According to Rami Radi, senior software application engineer, Intel Data center Management Solutions, this diverse list of use cases helps to differentiate Intel DCM from other DCIM or server management solutions: “It’s a merger between both ideas, designed to help with challenges such as capacity planning, asset management, inventory management, thermal issues, cooling analysis or energy monitoring. It’s a little bit of everything – and it’s vendor agnostic. Most solutions in the market are specific to their particular brand. DCM is not only vendor agnostic on the server side, it also supports a lot of other IT devices such as PDUs, switches, NASes and SANs. Under the hood, there are a ton of protocols that we support to enable this… so it doesn’t matter what the technology is, or what the platform is – as long as the device exposes some telemetry information via a dedicated user management port, we are able to manage it.”

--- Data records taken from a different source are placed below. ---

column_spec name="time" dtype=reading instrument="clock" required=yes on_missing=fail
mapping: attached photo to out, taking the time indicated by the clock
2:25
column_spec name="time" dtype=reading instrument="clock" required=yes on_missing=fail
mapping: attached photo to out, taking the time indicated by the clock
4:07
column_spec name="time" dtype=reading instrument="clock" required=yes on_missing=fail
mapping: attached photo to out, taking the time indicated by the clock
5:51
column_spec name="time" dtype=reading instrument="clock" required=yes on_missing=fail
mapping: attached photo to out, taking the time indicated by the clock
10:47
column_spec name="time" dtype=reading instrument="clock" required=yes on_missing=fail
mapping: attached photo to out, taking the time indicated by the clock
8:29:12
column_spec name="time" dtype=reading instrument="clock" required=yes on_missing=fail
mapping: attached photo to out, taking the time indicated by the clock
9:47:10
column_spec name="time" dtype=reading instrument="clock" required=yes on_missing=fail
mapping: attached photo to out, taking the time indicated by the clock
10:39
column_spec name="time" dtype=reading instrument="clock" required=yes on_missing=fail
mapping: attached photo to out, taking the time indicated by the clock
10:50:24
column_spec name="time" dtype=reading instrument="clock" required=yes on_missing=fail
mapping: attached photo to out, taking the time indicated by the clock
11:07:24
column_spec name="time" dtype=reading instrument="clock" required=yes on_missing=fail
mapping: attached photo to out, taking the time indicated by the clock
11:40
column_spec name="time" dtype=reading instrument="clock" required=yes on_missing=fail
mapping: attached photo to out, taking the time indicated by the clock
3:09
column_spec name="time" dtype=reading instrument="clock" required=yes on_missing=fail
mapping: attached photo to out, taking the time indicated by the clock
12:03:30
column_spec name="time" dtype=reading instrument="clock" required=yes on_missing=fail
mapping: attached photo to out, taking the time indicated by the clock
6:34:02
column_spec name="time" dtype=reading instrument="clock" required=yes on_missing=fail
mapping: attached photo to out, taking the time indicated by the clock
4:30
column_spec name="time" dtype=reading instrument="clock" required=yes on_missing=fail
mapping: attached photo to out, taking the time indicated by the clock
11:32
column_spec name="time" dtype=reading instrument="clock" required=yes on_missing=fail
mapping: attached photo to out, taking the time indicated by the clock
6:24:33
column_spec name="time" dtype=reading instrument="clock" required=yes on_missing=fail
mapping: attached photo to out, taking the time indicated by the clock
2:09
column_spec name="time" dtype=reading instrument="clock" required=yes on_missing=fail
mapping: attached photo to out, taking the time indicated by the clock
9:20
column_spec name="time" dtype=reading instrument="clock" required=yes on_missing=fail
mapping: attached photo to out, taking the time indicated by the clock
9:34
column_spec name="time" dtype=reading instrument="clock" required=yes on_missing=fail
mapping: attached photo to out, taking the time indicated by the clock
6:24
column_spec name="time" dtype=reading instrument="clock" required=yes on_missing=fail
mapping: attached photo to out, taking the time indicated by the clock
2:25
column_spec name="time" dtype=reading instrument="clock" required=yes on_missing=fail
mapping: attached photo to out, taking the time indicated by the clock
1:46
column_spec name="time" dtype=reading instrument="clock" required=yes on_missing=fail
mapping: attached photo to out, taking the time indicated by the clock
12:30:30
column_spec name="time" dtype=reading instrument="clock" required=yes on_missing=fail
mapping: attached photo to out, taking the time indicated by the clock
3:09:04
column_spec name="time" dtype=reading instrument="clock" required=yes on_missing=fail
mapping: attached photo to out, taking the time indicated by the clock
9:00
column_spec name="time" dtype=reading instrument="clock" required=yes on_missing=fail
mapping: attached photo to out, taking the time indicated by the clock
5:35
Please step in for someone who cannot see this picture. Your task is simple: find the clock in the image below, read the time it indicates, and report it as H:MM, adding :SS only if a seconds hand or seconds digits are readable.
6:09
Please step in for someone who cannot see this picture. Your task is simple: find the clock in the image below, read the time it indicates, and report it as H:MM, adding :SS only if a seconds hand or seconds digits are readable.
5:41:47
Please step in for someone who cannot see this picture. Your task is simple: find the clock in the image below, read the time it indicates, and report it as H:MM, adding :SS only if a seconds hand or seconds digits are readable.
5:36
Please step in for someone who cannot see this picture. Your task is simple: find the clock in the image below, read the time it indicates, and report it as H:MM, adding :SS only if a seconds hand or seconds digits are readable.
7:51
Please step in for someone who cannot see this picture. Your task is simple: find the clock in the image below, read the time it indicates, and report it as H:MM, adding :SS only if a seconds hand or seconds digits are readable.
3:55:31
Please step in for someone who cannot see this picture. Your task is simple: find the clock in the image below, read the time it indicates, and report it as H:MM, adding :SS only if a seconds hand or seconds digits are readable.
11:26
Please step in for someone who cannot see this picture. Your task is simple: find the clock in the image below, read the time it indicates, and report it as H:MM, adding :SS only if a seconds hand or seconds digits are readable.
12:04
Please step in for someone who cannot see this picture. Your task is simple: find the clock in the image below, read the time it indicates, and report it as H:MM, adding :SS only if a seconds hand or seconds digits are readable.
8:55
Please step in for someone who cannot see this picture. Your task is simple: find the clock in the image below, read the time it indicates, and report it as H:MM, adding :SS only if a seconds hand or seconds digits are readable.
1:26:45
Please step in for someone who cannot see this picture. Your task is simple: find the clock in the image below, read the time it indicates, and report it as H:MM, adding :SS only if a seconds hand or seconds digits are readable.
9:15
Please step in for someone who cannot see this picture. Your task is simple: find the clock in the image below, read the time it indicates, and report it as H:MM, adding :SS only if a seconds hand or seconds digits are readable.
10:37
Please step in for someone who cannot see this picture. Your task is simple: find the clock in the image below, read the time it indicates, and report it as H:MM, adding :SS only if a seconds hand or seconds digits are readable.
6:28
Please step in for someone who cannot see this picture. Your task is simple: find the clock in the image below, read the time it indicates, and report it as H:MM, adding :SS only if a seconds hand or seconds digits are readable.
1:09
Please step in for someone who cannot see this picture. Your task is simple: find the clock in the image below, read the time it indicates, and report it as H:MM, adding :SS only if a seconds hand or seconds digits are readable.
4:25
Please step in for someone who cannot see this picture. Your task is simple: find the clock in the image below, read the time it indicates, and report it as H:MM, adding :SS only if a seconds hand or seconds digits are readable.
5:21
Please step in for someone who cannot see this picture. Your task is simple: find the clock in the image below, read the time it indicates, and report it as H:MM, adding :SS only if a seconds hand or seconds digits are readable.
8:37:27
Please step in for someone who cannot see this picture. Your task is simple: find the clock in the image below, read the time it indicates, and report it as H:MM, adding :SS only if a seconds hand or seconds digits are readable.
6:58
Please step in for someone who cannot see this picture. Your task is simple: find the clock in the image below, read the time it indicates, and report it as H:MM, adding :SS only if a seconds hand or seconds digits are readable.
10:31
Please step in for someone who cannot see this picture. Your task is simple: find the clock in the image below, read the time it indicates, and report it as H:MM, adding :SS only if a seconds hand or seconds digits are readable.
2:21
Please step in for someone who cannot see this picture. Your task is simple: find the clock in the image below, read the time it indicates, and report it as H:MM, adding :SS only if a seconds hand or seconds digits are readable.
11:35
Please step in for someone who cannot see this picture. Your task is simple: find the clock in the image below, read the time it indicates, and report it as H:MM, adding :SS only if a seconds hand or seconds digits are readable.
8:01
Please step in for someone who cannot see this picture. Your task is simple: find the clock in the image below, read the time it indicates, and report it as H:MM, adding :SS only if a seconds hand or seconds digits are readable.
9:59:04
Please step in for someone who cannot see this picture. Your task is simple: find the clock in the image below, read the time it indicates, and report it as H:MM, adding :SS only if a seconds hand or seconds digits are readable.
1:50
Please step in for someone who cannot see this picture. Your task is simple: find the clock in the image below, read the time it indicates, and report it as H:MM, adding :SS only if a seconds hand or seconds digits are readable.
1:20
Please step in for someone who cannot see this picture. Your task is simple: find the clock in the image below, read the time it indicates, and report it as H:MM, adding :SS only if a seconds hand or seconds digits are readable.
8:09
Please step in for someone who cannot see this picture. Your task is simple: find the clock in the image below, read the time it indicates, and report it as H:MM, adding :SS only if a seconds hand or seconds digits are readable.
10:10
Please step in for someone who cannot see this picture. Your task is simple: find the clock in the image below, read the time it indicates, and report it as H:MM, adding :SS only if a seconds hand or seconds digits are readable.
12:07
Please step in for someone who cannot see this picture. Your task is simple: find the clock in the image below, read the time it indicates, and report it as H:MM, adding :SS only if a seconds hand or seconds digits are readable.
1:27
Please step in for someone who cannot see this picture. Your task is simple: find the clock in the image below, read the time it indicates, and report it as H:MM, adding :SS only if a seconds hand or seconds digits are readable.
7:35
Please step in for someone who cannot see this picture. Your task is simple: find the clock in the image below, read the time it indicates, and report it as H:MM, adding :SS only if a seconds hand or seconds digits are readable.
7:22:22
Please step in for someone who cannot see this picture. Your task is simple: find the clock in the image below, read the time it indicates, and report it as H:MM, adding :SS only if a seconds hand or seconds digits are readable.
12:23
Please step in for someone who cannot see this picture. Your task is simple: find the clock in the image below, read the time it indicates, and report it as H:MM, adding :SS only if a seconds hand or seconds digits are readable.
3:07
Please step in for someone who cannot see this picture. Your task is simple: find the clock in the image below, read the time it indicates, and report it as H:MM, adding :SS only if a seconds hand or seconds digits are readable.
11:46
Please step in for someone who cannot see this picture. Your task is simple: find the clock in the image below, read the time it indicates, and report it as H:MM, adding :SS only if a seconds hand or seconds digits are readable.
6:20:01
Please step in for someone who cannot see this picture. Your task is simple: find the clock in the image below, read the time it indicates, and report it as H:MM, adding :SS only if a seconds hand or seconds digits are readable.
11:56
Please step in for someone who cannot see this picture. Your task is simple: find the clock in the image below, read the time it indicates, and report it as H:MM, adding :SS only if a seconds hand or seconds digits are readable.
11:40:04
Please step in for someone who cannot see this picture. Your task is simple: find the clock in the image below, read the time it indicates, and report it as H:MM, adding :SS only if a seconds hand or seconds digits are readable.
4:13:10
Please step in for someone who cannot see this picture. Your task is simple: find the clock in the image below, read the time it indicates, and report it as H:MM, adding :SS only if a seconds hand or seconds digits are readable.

This more wholistic view, combined with remote environmental management, enables DCM to deliver the operational cost savings and infrastructure efficiencies that are critical in times of increased – and exponential – acceleration of compute demand. Ultimately, it is the product of Intel’s own broader, solutions-oriented vision of its role in the data centre, that has been designed to provide what Orson called “balance from a performance perspective – so that there’s not a bottle neck in any one subsystem of the platform.” He concluded: “We continue to look at a much broader view of where we can contribute and lead in the data centre. It’s not just about processing data where we will continue to be a cornerstone moving forward, but also moving the data with network and communications products and solutions, and also storing the data through our SSDs and persistent memory product family. So one approach is expanding breadth and relevance in multiple categories, and a second is the growing importance of software solutions and platforms beyond the silicon design. We will continue to be a leader in silicon design manufacturing and we’re putting that in a richer, more robust context across data centre solutions.”